3. Key Contributions

• Mechanism Identification: Proposes local thermal convection as the primary mechanism for forming large (>1/3 thickness) englacial plumes, distinct from full-thickness convection or basal sliding mechanisms.
• Rheological Constraint: Provides a novel method to constrain the enhancement factor ($E$) by matching modeled convection viability with observed plume distributions.
• Spatial Explanation: Explains the north-south dichotomy of plume distribution in Greenland based on the interplay of ice thickness, flow speed, and accumulation rates.
• Modeling Framework: Demonstrates the utility of geodynamics codes (ASPECT) for investigating ice-sheet internal processes that standard models cannot resolve.

4. Results

The modeling identified four critical thresholds required for convection to occur and sustain plume-like structures:

1. Ice Thickness: Must be $> \sim 2,200$ m. Thinner ice prevents the development of sufficient buoyancy forces.
2. Horizontal Shear: Surface velocity must be low ($< \sim 1$ m/yr). High shear disrupts the vertical flow required for convection.
3. Snow Accumulation: Must be low ($< \sim 0.15$ m/yr). High accumulation (downward advection) suppresses upward convective motion.
4. Enhancement Factor ($E$): Must be significantly higher than standard assumptions.
   • For the NEEM (North) profile, convection becomes viable when $45 \le E \le 75$.
   • Standard models typically assume $E \approx 4-6$.
   • This implies the ice in northern Greenland is 9–15 times softer (lower viscosity) than commonly assumed.

Spatial Correlation:

• Northern Greenland: Satisfies all conditions (thick ice, slow flow, low accumulation, old/soft ice). This aligns with the observed concentration of plumes.
• Southern Greenland: Fails conditions due to faster flow, higher accumulation, and younger ice. This explains the dearth of plumes in the south.

Plume Geometry:

• 3D simulations produced symmetric overturning and roll-over features that closely match the geometry of observed radar plumes (Figs. 2 and 4).
• The heat flux required to sustain these temperatures ($\sim 40-70$ mW m$^{-2}$) is consistent with geothermal heat flux estimates for the GrIS.
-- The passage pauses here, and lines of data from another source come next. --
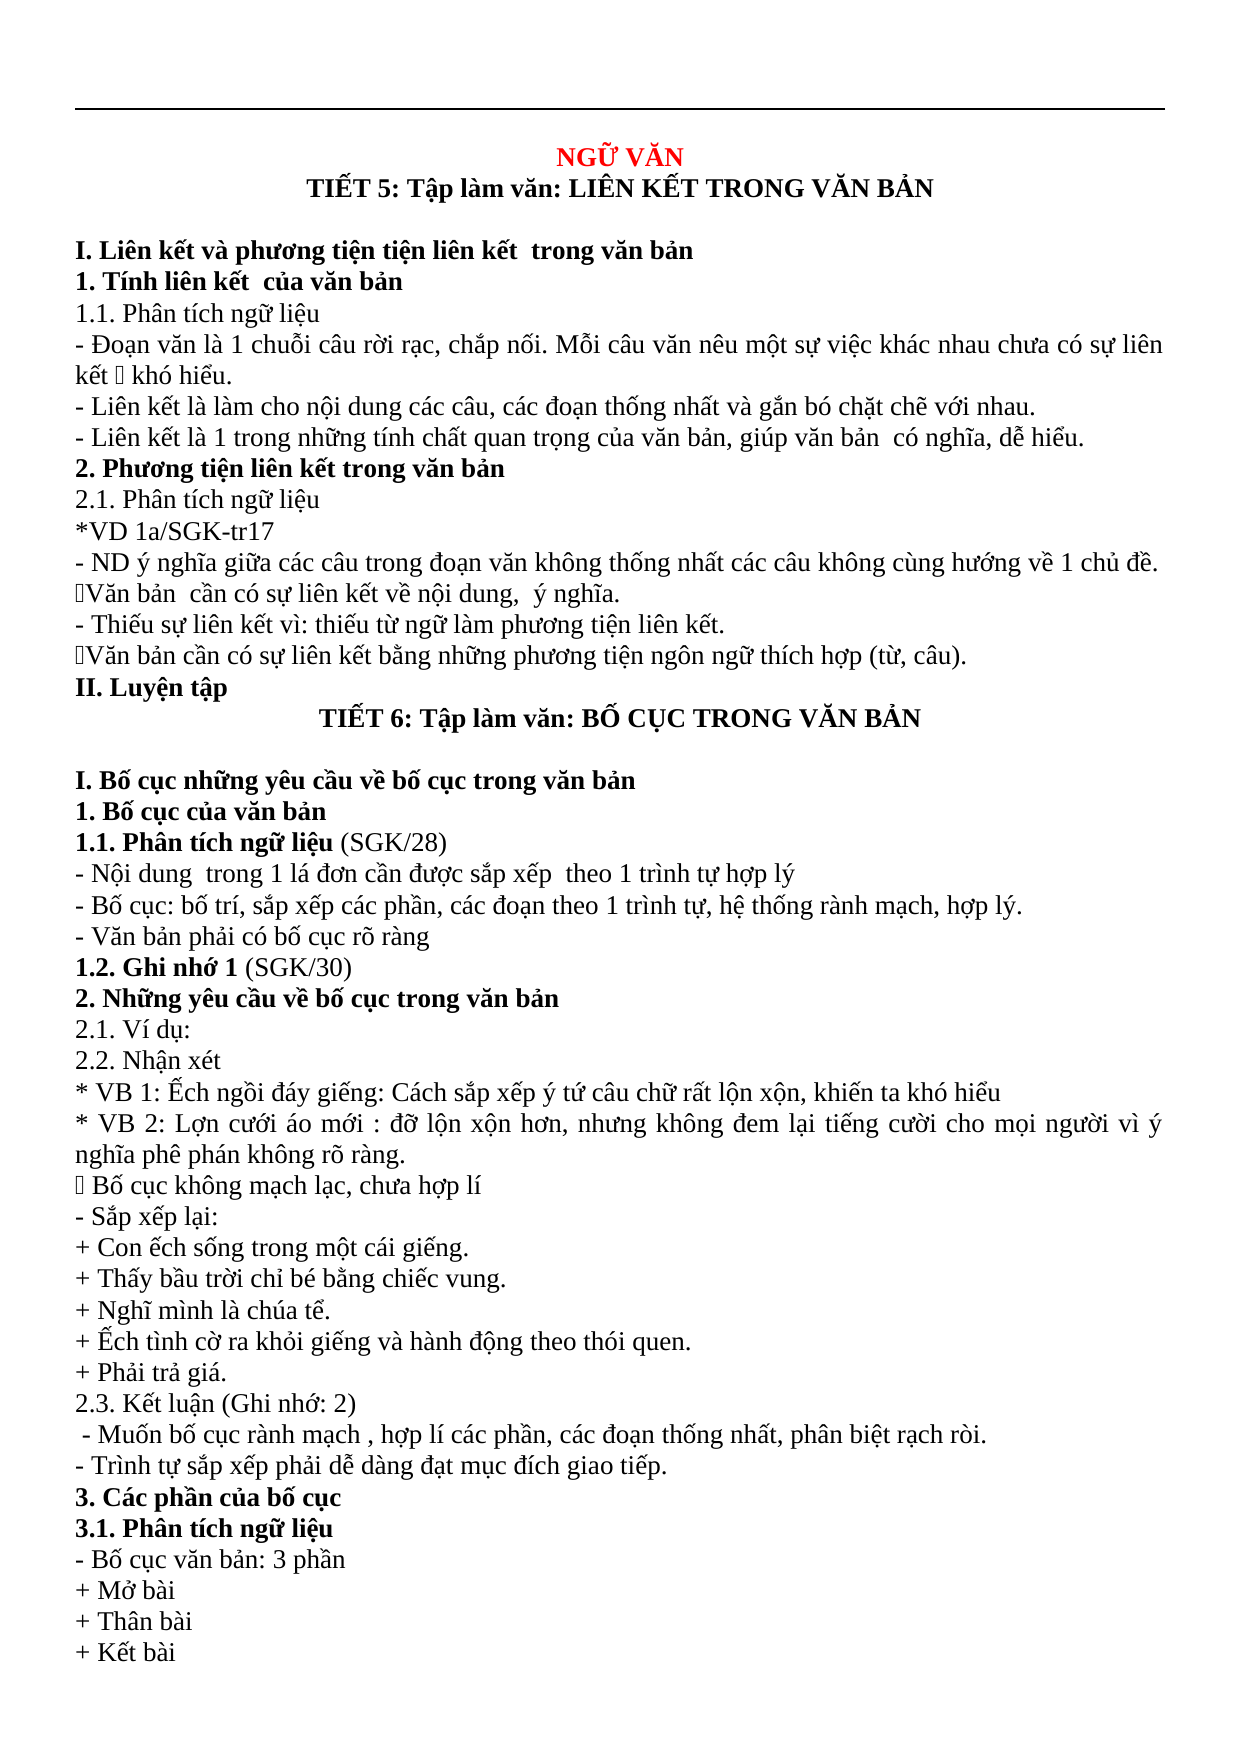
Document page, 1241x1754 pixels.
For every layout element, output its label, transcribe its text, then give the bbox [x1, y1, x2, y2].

text + Phải trả giá. [75, 1356, 1165, 1387]
text Văn bản cần có sự liên kết về nội dung, ý nghĩa. [75, 577, 1165, 608]
text + Ếch tình cờ ra khỏi giếng và hành động theo thói quen. [75, 1325, 1165, 1356]
text 2.3. Kết luận (Ghi nhớ: 2) [75, 1387, 1165, 1418]
text - Trình tự sắp xếp phải dễ dàng đạt mục đích giao tiếp. [75, 1449, 1165, 1481]
text - Muốn bố cục rành mạch , hợp lí các phần, các đoạn thống nhất, phân biệt rạch ròi. [75, 1418, 1165, 1449]
text 3. Các phần của bố cục [75, 1481, 1165, 1512]
text + Thân bài [75, 1605, 1165, 1636]
text I. Liên kết và phương tiện tiện liên kết trong văn bản [75, 234, 1176, 266]
text + Con ếch sống trong một cái giếng. [75, 1231, 1165, 1263]
text * VB 2: Lợn cưới áo mới : đỡ lộn xộn hơn, nhưng không đem lại tiếng cười cho mọi người vì ý nghĩa phê phán không rõ ràng. [75, 1107, 1165, 1169]
text II. Luyện tập [75, 671, 1165, 702]
text TIẾT 5: Tập làm văn: LIÊN KẾT TRONG VĂN BẢN [75, 172, 1165, 203]
text + Mở bài [75, 1574, 1165, 1605]
text - Liên kết là 1 trong những tính chất quan trọng của văn bản, giúp văn bản có nghĩa, dễ hiểu. [75, 421, 1165, 452]
text - Liên kết là làm cho nội dung các câu, các đoạn thống nhất và gắn bó chặt chẽ với nhau. [75, 390, 1165, 421]
text - Thiếu sự liên kết vì: thiếu từ ngữ làm phương tiện liên kết. [75, 608, 1165, 639]
text 2.1. Phân tích ngữ liệu [75, 484, 1165, 515]
text NGỮ VĂN [75, 141, 1165, 172]
text - Văn bản phải có bố cục rõ ràng [75, 920, 1165, 951]
text *VD 1a/SGK-tr17 [75, 515, 1165, 546]
text * VB 1: Ếch ngồi đáy giếng: Cách sắp xếp ý tứ câu chữ rất lộn xộn, khiến ta khó hiểu [75, 1076, 1165, 1107]
text 2. Những yêu cầu về bố cục trong văn bản [75, 982, 1165, 1013]
text - ND ý nghĩa giữa các câu trong đoạn văn không thống nhất các câu không cùng hướng về 1 chủ đề. [75, 546, 1165, 577]
text 1.2. Ghi nhớ 1 (SGK/30) [75, 951, 1165, 982]
text - Sắp xếp lại: [75, 1200, 1165, 1231]
text 1. Bố cục của văn bản [75, 795, 1165, 826]
text 2. Phương tiện liên kết trong văn bản [75, 452, 1165, 484]
text + Kết bài [75, 1636, 1165, 1667]
text I. Bố cục những yêu cầu về bố cục trong văn bản [75, 764, 1165, 795]
text Bố cục không mạch lạc, chưa hợp lí [75, 1169, 1165, 1200]
text - Bố cục văn bản: 3 phần [75, 1543, 1165, 1574]
text TIẾT 6: Tập làm văn: BỐ CỤC TRONG VĂN BẢN [75, 702, 1165, 733]
text 2.1. Ví dụ: [75, 1013, 1165, 1044]
text - Đoạn văn là 1 chuỗi câu rời rạc, chắp nối. Mỗi câu văn nêu một sự việc khác nhau chưa có sự liên kết khó hiểu. [75, 328, 1165, 390]
text 1.1. Phân tích ngữ liệu (SGK/28) [75, 826, 1165, 858]
text - Bố cục: bố trí, sắp xếp các phần, các đoạn theo 1 trình tự, hệ thống rành mạch, hợp lý. [75, 889, 1165, 920]
text + Thấy bầu trời chỉ bé bằng chiếc vung. [75, 1263, 1165, 1294]
text Văn bản cần có sự liên kết bằng những phương tiện ngôn ngữ thích hợp (từ, câu). [75, 639, 1165, 671]
text 3.1. Phân tích ngữ liệu [75, 1512, 1165, 1543]
text + Nghĩ mình là chúa tể. [75, 1294, 1165, 1325]
text 1.1. Phân tích ngữ liệu [75, 297, 1165, 328]
text 2.2. Nhận xét [75, 1044, 1165, 1076]
text - Nội dung trong 1 lá đơn cần được sắp xếp theo 1 trình tự hợp lý [75, 858, 1165, 889]
text 1. Tính liên kết của văn bản [75, 266, 1165, 297]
5. Significance and Implications

• Revised Ice Rheology: The finding that northern GrIS ice may be 9–15 times softer than standard models suggests that internal deformation (rather than basal sliding) may be the dominant mode of ice transport in these regions.
• Impact on Future Projections:
  • Current models assuming higher viscosity likely overestimate basal traction (friction) to compensate, leading to biased projections of mass loss.
  • Implementing this "softer" rheology could reduce compensatory errors and improve the accuracy of future sea-level rise projections.
• Paleoclimate Reconstruction: Recognizing convection as a driver of stratigraphic disruption allows for better interpretation of radiostratigraphy, potentially improving the reconstruction of past ice dynamics and climate history.
• Antarctic Context: The relative lack of such plumes in Antarctica (outside specific mountainous regions) may be due to colder temperatures (higher viscosity) or sampling bias, rather than a fundamental difference in ice physics.

In conclusion, the study posits that thermal convection is a viable and likely dominant mechanism for the formation of large englacial plumes in northern Greenland, necessitating a significant revision of assumed ice rheology parameters in numerical models.